El tío ya no lo aguantó. Era la vergüenza de la familia. Así que decidió meterlo a un centro de internamiento para adictos. Llamó con alguien y rápido llegó la voladora: una camioneta cerrada con siete jóvenes que lo tumbaron a empujones y patadas, lo ataron con manos y brazos y luego de someterlo, lo metieron al vehículo para llevárselo. Salieron de ahí hechos la mocha y apenas el polvo marcó la partida.
Llegaron y lo siguieron tundiendo. Se acercó alguien que parecía el que mandaba. Bien vestido, alto, con voz gruesa. Todos se detuvieron frente a él, casi cuadrándose. Bola negra, dijo. Y todos reiniciaron los golpes. Esta vez le cortaron parte de la espalda y le abrieron la cabeza. Al diagnóstico se agregó fractura de clavícula. Se quedó ahí, tendido. Le dieron paracetamol y le gritaron al segundo día ya levántate güevón. Órale, este no es un hotel.

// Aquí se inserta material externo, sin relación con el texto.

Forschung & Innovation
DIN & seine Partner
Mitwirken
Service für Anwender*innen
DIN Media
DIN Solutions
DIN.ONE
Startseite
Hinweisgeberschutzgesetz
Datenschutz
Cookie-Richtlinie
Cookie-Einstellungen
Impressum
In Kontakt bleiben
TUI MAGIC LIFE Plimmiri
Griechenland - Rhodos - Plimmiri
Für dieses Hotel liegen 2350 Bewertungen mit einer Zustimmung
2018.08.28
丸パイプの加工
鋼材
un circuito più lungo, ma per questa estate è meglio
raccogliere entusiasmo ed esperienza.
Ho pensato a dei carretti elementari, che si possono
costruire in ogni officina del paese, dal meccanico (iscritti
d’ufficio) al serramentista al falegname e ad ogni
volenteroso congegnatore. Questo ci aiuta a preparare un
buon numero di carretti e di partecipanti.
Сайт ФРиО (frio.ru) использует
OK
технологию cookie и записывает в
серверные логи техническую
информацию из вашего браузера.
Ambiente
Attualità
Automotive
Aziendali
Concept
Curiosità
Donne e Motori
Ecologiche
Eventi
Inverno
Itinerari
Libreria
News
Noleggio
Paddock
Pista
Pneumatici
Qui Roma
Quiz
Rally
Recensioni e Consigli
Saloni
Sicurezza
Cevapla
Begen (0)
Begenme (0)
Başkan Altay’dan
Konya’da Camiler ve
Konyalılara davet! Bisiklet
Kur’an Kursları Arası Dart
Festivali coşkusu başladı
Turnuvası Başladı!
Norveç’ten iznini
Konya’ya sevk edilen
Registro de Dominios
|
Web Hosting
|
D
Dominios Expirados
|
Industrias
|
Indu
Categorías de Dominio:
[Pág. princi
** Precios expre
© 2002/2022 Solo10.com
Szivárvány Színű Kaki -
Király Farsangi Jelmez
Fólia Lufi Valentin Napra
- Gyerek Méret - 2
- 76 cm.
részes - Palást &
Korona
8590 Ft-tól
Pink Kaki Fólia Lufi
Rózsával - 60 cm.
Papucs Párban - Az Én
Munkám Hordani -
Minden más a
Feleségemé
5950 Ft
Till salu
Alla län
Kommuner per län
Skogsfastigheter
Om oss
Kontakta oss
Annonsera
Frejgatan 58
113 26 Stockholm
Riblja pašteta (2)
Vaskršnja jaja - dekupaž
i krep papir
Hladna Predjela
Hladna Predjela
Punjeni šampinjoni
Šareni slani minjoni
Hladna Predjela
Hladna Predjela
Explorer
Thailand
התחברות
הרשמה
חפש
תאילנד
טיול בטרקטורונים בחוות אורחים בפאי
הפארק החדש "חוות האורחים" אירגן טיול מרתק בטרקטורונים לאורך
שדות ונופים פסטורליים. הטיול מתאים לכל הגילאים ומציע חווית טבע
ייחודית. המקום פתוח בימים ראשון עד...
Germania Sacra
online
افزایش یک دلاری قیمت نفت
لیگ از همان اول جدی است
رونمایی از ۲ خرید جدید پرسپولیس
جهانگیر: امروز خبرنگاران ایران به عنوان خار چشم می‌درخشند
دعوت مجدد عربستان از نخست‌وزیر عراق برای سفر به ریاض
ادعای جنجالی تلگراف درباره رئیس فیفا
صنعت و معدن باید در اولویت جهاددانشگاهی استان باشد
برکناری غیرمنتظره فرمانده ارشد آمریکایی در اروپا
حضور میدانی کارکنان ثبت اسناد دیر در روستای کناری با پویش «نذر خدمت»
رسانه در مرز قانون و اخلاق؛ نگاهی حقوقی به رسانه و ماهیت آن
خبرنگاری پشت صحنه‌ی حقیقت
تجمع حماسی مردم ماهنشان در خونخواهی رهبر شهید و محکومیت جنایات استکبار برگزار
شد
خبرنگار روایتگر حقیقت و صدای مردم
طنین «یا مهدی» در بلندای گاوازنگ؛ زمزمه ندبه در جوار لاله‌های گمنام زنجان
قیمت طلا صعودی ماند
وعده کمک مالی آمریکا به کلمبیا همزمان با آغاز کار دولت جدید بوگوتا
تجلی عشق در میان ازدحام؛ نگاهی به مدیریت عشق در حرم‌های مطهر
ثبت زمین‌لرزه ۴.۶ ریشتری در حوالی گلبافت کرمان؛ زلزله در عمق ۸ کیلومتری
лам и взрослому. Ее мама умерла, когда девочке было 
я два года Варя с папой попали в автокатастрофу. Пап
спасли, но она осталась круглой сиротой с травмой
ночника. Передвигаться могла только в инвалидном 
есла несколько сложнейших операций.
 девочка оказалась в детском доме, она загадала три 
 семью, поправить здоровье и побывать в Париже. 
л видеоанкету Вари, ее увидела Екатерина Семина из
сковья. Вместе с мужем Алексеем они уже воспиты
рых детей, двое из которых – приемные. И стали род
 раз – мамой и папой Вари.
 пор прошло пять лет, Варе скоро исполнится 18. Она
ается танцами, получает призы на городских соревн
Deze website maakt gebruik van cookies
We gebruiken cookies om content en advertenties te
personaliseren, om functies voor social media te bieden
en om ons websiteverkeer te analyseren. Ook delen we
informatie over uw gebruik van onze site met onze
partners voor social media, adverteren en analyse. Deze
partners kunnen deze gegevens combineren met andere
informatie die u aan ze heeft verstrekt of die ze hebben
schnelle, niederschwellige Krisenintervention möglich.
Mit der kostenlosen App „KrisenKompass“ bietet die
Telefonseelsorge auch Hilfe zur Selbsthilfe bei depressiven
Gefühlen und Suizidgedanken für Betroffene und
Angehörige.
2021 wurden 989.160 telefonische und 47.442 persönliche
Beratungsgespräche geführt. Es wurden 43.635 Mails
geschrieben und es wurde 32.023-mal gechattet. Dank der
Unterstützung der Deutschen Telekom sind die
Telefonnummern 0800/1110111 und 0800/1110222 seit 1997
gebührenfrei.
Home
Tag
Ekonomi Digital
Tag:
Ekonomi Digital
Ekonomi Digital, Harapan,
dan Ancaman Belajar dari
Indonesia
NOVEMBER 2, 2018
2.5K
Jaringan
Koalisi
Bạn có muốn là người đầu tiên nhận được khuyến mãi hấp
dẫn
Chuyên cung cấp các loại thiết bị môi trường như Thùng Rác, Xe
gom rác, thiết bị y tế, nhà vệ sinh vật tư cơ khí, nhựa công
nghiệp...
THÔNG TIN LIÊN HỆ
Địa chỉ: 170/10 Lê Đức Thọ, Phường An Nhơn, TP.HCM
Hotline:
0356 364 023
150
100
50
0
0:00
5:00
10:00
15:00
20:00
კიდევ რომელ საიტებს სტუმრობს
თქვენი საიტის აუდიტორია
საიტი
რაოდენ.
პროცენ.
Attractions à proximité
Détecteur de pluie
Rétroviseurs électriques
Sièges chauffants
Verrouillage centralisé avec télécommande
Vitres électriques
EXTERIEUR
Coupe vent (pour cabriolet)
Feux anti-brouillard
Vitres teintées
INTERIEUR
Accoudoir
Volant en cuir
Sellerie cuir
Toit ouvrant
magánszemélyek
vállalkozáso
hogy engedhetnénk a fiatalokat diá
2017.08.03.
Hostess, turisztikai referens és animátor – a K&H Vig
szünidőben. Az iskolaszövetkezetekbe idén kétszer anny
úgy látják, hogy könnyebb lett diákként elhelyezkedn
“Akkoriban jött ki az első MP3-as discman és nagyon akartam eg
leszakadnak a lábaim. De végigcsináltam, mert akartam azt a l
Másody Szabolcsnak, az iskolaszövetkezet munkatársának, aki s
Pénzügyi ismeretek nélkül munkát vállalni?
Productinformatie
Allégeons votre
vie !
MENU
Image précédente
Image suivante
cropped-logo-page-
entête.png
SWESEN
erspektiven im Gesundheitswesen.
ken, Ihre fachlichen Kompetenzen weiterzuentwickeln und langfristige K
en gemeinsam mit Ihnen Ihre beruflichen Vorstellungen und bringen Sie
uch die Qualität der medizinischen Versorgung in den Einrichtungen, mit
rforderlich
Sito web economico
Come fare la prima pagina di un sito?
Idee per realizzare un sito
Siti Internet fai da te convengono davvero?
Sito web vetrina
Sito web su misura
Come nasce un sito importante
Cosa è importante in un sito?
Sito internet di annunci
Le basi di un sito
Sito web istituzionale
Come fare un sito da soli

Lo sacudieron, le dieron polvo y reaccionó. Vámonos, tenemos que ir en la voladora por otros dos. Eso era la bola negra y él debía aplicársela a otros. De lo contrario, se lo harían de nuevo. Repartió tantos chingazos como bolas negras y fue así que logró que lo incluyeran entre los invitados a las fiestas. Otro nivel. Cerveza, yerba y perico. Las mujeres que del área femenil también estaban para ellos. Podían bailar y drogarse, y luego entrar sin permiso en sus oquedades. Una vez en la burbuja nebulosa de los viajes fantásticos no había manera de oponer resistencia.